Let me just go split screen here for a minute. In the top terminal window we are running our Docker ubuntu 12.04 container image. Down in the bottom terminal window we are sitting on the Vagrant virtual machine where Docker is running. Inside the container lets list the processes again, then do the same outside the container, notice how we have out shell as a child hanging off the Docker daemon? Lets run an active process in the top window and rerun our process list down here. As you can see, the container thinks it has its own process list, and this is because of our container process namespace. Lets exit these and clear things up. I am just going to run ip a, so that I can show you that the container also has its own IP address, which is different than the Docker server. The reason for this is that the container is also using a namespace for networking.

Finally, lets go back to full screen and exit the container. I should mention that Docker has its own method for displaying containerized processes. I just wanted to illustrate that when you are inside a container, your view of the world in terms of networking, mounts, process, users, etc is much different, than if you are on the host.

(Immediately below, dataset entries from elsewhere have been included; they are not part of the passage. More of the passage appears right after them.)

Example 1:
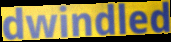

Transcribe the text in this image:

dwindled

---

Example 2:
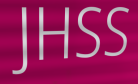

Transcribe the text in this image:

JHSS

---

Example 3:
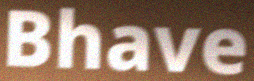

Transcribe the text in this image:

Bhave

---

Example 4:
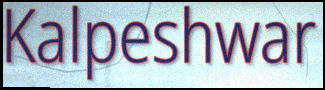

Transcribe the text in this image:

Kalpeshwar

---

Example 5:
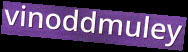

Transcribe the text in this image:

vinoddmuley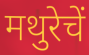
मथुरेचें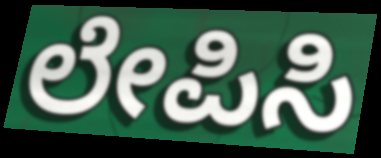
ಲೇಪಿಸಿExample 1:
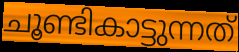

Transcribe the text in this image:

ചൂണ്ടികാട്ടുന്നത്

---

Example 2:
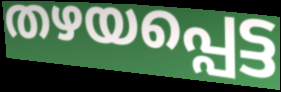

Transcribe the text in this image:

തഴയപ്പെട്ട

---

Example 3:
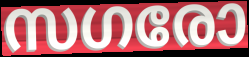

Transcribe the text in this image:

സഗരോ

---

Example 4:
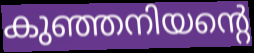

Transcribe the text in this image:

കുഞ്ഞനിയന്റെ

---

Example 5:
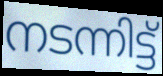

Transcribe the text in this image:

നടന്നിട്ട്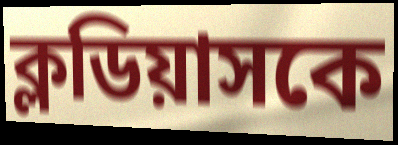
ক্লডিয়াসকেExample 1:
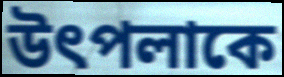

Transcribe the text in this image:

উৎপলাকে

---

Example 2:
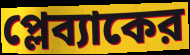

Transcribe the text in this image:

প্লেব্যাকের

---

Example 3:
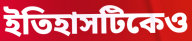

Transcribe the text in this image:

ইতিহাসটিকেও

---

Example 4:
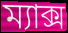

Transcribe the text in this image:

ম্যাক্স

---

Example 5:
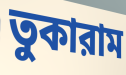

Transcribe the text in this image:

তুকারামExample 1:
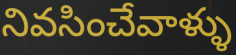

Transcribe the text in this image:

నివసించేవాళ్ళు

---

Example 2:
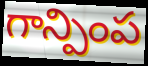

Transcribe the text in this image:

గాన్పింప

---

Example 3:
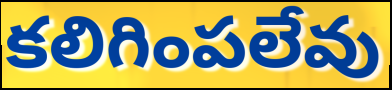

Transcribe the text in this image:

కలిగింపలేవు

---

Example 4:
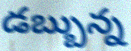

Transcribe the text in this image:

డబ్బున్న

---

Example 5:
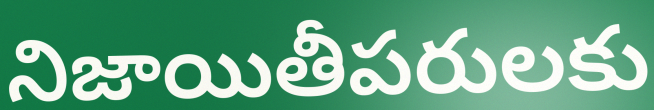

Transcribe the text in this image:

నిజాయితీపరులకు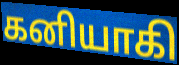
கனியாகி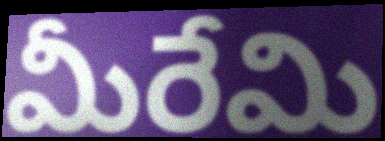
మీరేమి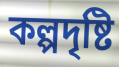
কল্পদৃষ্টি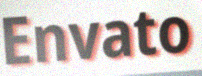
EnvatoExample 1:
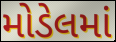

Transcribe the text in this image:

મોડેલમાં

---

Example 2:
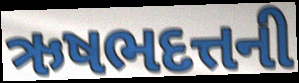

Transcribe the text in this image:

ઋષભદત્તની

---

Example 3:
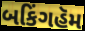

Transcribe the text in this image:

બકિંગહૅમ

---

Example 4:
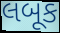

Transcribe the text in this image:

લબૂક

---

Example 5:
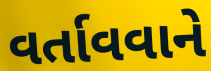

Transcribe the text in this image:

વર્તાવવાને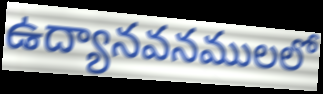
ఉద్యానవనములలో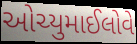
ઓચ્યુમાઈલોવેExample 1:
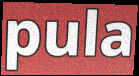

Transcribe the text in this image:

pula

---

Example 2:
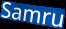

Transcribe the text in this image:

Samru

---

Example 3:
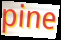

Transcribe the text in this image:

pine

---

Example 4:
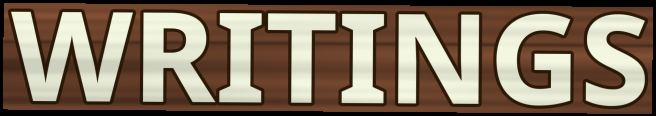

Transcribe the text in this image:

WRITINGS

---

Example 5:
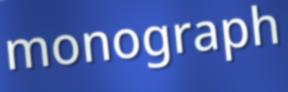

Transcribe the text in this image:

monograph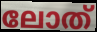
ലോത്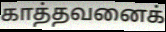
காத்தவனைக்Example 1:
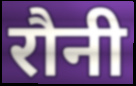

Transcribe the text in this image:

रौनी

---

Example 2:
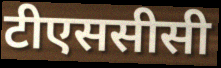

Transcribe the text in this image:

टीएससीसी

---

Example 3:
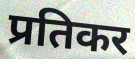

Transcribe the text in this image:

प्रतिकर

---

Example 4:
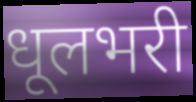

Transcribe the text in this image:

धूलभरी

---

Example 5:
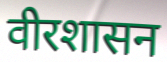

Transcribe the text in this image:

वीरशासन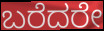
ಬರೆದರೇ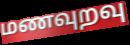
மணவுறவு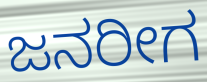
ಜನರೀಗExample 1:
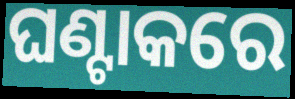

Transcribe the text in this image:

ଘଣ୍ଟାକରେ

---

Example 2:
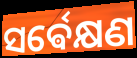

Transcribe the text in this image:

ସର୍ଵେକ୍ଷଣ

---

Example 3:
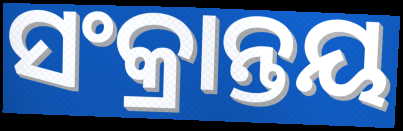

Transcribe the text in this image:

ସଂକ୍ରାନ୍ତୟ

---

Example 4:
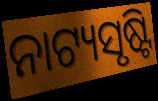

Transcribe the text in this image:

ନାଟ୍ୟସୃଷ୍ଟି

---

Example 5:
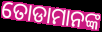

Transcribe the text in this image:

ତୋଡାମାନଙ୍କ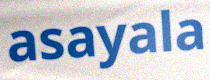
asayalaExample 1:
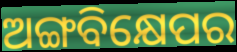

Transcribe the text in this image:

ଅଙ୍ଗବିକ୍ଷେପର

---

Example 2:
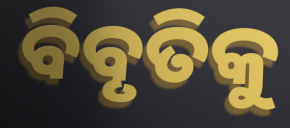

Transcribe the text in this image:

ବିବୃତିକୁ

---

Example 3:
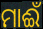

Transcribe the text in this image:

ମାଈଁ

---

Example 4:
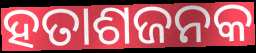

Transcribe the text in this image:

ହତାଶଜନକ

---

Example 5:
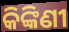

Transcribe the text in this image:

କିଙ୍କିଣୀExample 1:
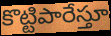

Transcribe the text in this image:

కొట్టిపారేస్తూ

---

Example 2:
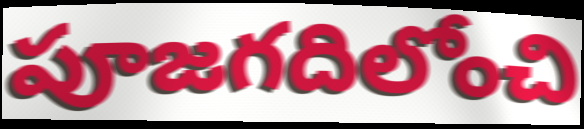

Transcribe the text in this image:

పూజగదిలోంచి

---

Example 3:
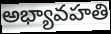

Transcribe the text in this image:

అభ్యావహతి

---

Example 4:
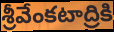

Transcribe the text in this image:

శ్రీవేంకటాద్రికి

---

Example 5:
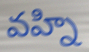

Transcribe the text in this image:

వహ్ని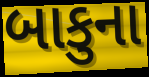
બાકુનાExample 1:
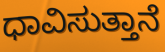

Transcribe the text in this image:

ಧಾವಿಸುತ್ತಾನೆ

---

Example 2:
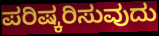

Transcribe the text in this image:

ಪರಿಷ್ಕರಿಸುವುದು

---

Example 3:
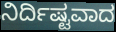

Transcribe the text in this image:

ನಿರ್ದಿಷ್ಟವಾದ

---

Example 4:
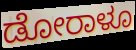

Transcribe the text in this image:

ಡೋರಾಳೂ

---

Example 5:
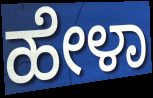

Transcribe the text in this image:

ಹೇಳಾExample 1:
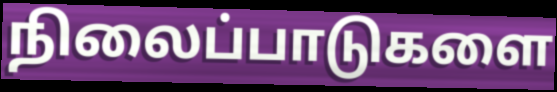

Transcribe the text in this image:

நிலைப்பாடுகளை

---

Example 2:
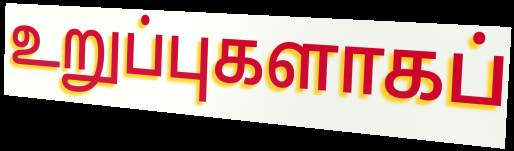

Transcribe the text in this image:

உறுப்புகளாகப்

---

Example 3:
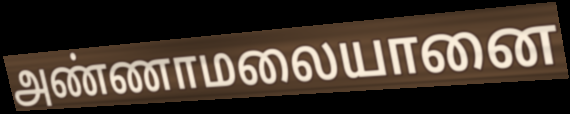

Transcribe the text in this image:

அண்ணாமலையானை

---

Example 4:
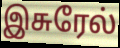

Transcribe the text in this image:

இசுரேல்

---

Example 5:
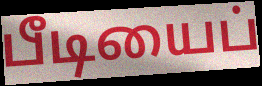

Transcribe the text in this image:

பீடியைப்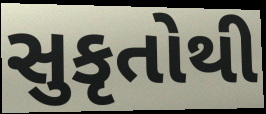
સુકૃતોથી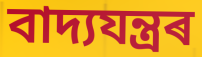
বাদ্যযন্ত্ৰৰ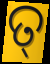
ତ୍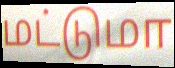
மட்டுமாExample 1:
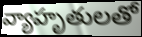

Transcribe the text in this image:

వ్యాహృతులతో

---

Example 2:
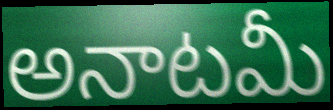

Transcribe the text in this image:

అనాటమీ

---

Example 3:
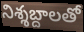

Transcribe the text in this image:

నిశ్శబ్దాలతో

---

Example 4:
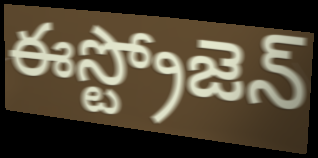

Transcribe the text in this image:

ఈస్ట్రోజెన్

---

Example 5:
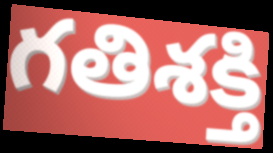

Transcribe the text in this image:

గతిశక్తి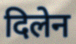
दिलेनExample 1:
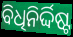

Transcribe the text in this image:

ବିଧିନିର୍ଦ୍ଦିଷ୍ଟ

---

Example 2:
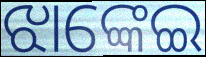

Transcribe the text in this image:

ଝାଙ୍କେଇ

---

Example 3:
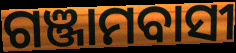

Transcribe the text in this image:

ଗଞ୍ଜାମବାସୀ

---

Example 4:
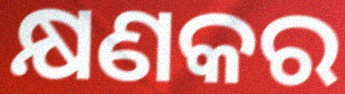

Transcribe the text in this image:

କ୍ଷଣକର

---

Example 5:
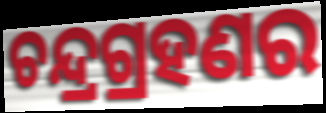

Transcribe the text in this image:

ଚନ୍ଦ୍ରଗ୍ରହଣର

Lets just rerun the docker command. You will notice here, that Docker provides the ps command. Lets try and run that. There is nothing listed here, because we are not running any active containers, however, if we were they would be listed. You can also use the dash a option to show you all containers including ones run in the past. Here you can see the ubuntu 12.04 container we ran, along with the process which was executed, and some timing information.

docker run -t -i ubuntu:12.04 /bin/bash
# docker ps
CONTAINER ID        IMAGE               COMMAND             CREATED             STATUS              
# docker ps -a
CONTAINER ID        IMAGE                       COMMAND             CREATED             STATUS
3410570f6714        ubuntu:12.04                /bin/bash           7 hours ago         Exited (0) 5 hours ago

Docker actually has so many commands that you could play around with them for hours. Just wanted to show you a couple things before we conclude the episode. The first one is the docker images command. This outputs a listing of all the images cached on your machine. You can see we have our ubuntu 12.04 image here, and it was used to run our container a couple minutes ago. One really cool thing about Docker is the way it deals with filesystems, in that each container spawned, gets a new filesystem with only its changes. So you can do cool things, like diffing our containers filesystem to see what changed from the original.

# docker diff 3410570f6714
A /.bash_history

Anyways, I have probably talked long enough. This episode likely leaves you wanting more, as I have had many emails suggesting Docker as an episode topic. Docker is a large topic to cover in a short screencast format, so going forward, I hope to create several more episodes around Docker as I explore the topic in detail. One reader sent me a note suggesting that I create an episodes series, so that we can explore one topic in great detail. Personally, I think this is an amazing idea, and what better technology to start with. So, over the coming months, I plan on looking into Docker networking, orchestration, namespaces, cgroups, filesystems, and how to create images from scratch. Should be an interesting episode series, so stay tuned. Also, if you have suggestions, please shoot me a note.

Hopefully this episode give you an idea of what the Docker project is about along with a starting point so that you can play around with it for yourself.